(Records supplied Opens)
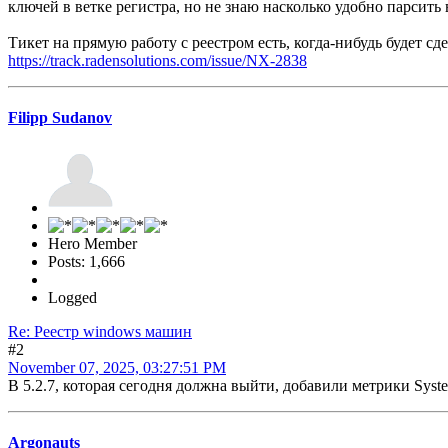
ключей в ветке регистра, но не знаю насколько удобно парсить в
Тикет на прямую работу с реестром есть, когда-нибудь будет сд
https://track.radensolutions.com/issue/NX-2838
Filipp Sudanov
Hero Member
Posts: 1,666
Logged
Re: Реестр windows машин
#2
November 07, 2025, 03:27:51 PM
В 5.2.7, которая сегодня должна выйти, добавили метрики Syste
Argonauts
(Records supplied Closes)
_Your task_
Retype, exactly as written, each line from the one that has "В 5.2.7, которая" to the bottom of the entries above, and include both of those lines.

_Answer_
В 5.2.7, которая сегодня должна выйти, добавили метрики Syste
Argonauts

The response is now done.